Once the site survey is done, preparing to install a WLAN also requires identifying network requirements. These include:
• Picking an autonomous or unified WLAN architecture;
• Evaluating existing WLAN and switch infrastructure;
• Deciding who will manage the WLAN;
• Settling on required WLAN security and required network redundancy;
• Determining IP addressing, DHCP and VLAN requirements.
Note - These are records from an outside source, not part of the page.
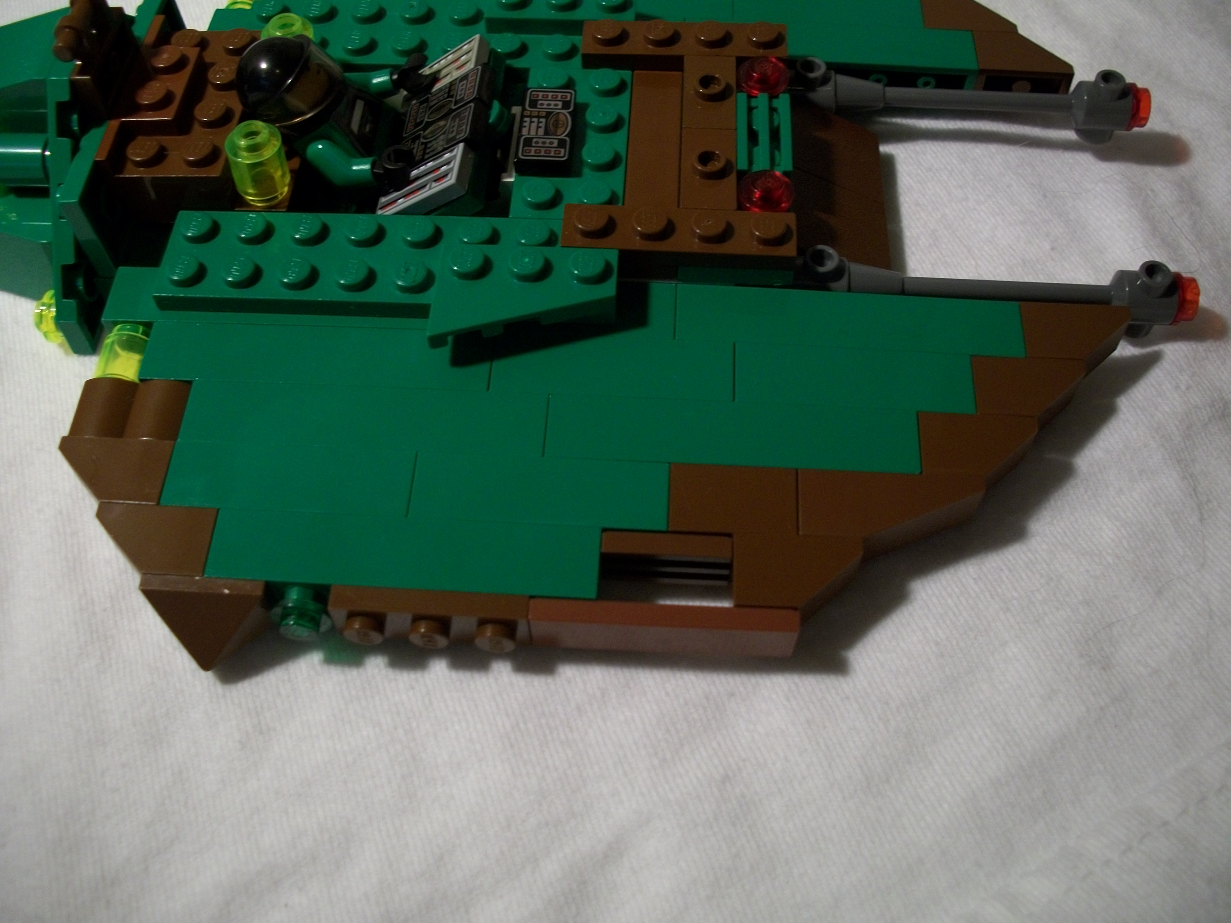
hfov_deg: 52.6
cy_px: 462
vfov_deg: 40.7
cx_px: 616
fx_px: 1245
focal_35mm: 35
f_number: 3.1
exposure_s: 1/30
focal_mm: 6.3
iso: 158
Next, individual application requirements must be determined. These include:
• Number and types of both wireless and wired components;
• Type of CIP and non-CIP protocols required by the application;
• Packet intervals, size and PPS rate for each type of traffic;
• Directional flow of the traffic per protocol;
• Total PPS per wireless channel;
• Application timeouts required per protocol;
• Maximum tolerable latency and jitter per protocol;
• Handling of lost or late data packets by the application;
• Time synchronization requirements;
• Equipment mobility requirements such as fast roaming;
• If multiple, identical applications need to operate throughout the plant, the number of installations and distance between each area.
Finally, the application guide recommends using WPA 2 with AES encryption to secure wireless network, which doesn't affect application performance. "Many components have these security functions built in, but users must enable them," Snyder concludes. "Security is organic to the wireless standards, so use them."